REQUIREMENT 1:
Answer these from the passage on the Zavala verdict:
(a) Which newspaper did Loethen send his statement to?
(b) What did Zavala and Hernandez buy two days before she died?
(c) After the verdict was read, what did Zavala want to have returned?
REQUIREMENT 2: Reproduce the passage on the Zavala verdict from "Lyon and Loethen" up to and including "and recovery together.".
REQUIREMENT 3: Write the next part of the news passage on the Zavala verdict, starting after its last sentence.

Lyon and Loethen had no comment after the jury decided Zavala was sane. Loethen e-mailed a statement to the Sun-Star, calling the case "incredibly sad." His statement said Zavala and Hernandez "loved one another" and struggled through addiction, homelessness and recovery together.
Loethen's statement said Zavala and Hernandez had spent Thanksgiving together and bought a Christmas tree two days before she died. "Despite all this, Jennifer died violently and tragically from a gun in Jose's possession," Loethen said in the e-mail.
His e-mail went on to say Zavala only wanted to know, after the verdict was read, whether he could have love letters Hernandez wrote to him returned. Those letters were seized as evidence by police. "There are no winners in a case like this," Loethen concluded.

Images with bounding boxes:

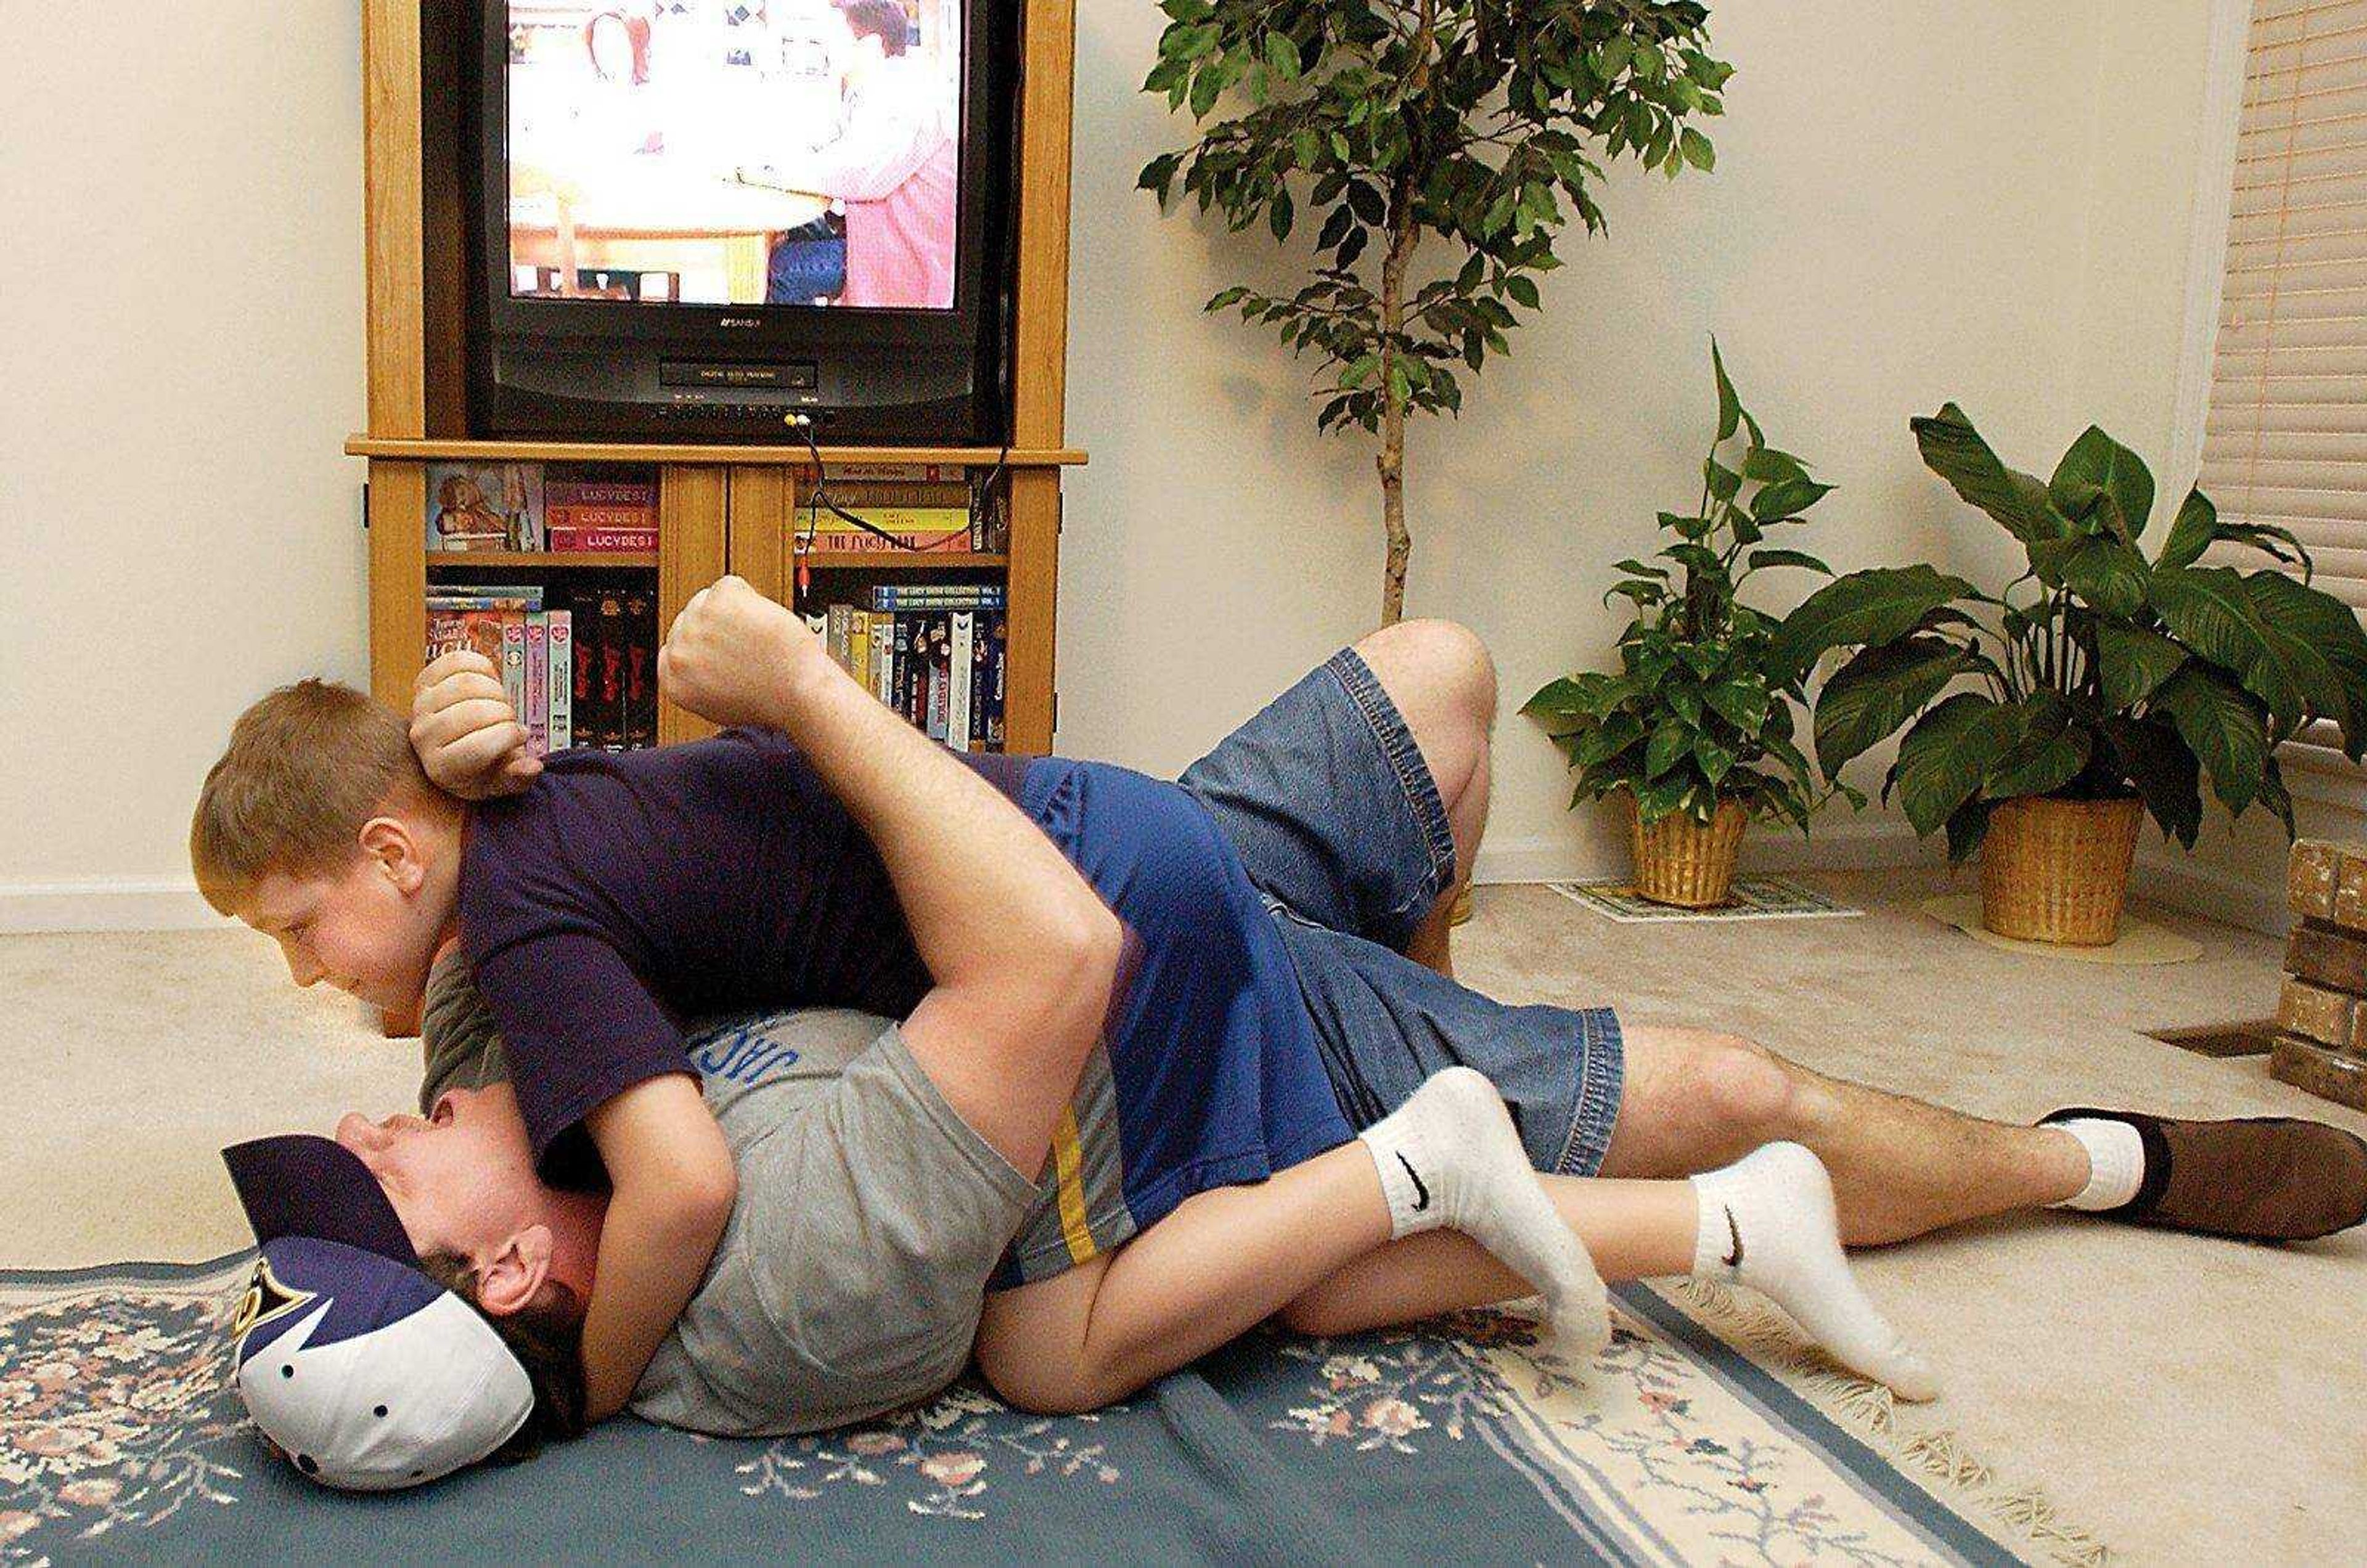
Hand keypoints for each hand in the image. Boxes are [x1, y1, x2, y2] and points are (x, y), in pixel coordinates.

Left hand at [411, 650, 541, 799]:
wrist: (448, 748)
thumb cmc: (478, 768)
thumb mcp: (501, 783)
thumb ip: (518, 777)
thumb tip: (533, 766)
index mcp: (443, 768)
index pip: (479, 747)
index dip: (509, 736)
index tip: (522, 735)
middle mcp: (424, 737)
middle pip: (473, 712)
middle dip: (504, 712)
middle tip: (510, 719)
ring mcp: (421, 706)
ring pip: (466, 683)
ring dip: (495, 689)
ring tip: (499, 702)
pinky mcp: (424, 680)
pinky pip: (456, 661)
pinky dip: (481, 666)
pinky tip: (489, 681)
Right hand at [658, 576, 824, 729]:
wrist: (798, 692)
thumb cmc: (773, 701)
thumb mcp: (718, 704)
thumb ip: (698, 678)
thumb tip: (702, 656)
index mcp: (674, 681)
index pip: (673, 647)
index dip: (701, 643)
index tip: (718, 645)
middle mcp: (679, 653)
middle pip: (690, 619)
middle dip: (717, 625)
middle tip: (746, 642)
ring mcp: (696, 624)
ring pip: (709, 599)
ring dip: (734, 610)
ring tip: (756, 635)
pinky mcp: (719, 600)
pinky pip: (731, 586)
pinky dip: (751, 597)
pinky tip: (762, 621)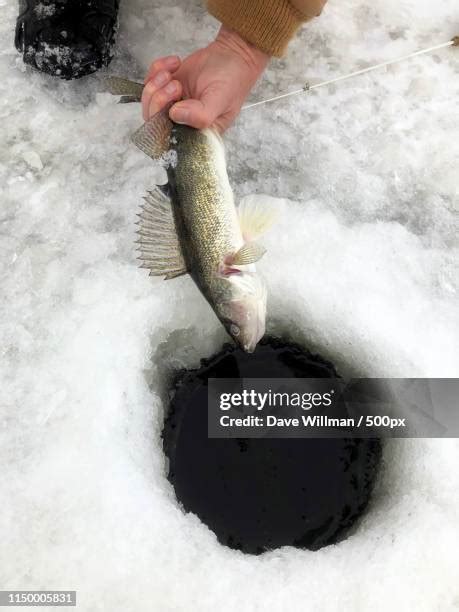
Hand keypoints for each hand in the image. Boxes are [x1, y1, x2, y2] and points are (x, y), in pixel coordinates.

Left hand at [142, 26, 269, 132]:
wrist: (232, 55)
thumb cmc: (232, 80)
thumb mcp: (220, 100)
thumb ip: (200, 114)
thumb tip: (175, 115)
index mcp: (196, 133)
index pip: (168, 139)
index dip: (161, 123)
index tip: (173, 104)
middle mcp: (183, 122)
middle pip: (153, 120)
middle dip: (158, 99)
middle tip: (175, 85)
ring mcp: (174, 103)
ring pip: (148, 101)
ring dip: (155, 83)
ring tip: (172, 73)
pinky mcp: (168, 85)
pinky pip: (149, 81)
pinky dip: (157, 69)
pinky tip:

TASK ANSWER 1:
(a) The Sun-Star.
(b) A Christmas tree.
(c) The love letters Hernandez wrote to him.

TASK ANSWER 2:
Lyon and Loethen had no comment after the jury decided Zavala was sane. Loethen e-mailed a statement to the Sun-Star, calling the case "incredibly sad." His statement said Zavala and Hernandez "loved one another" and struggled through addiction, homelessness and recovery together.

TASK ANSWER 3:
Bacciarini characterized the relationship between Zavala and the victim as extremely abusive, saying the tragic case is nothing less than the ultimate act of domestic violence.
"I would hope this will send a real strong signal to victims of domestic violence that if you're in this type of relationship and you don't think it will happen to you, this could be the result," Bacciarini said. "I would urge any person in an abusive relationship to seek help. Because you can't fool yourself that this kind of ultimate act of domestic violence won't happen."
Zavala faces a maximum sentence of life in prison and is scheduled to be sentenced by Judge Marc Garcia on March 23.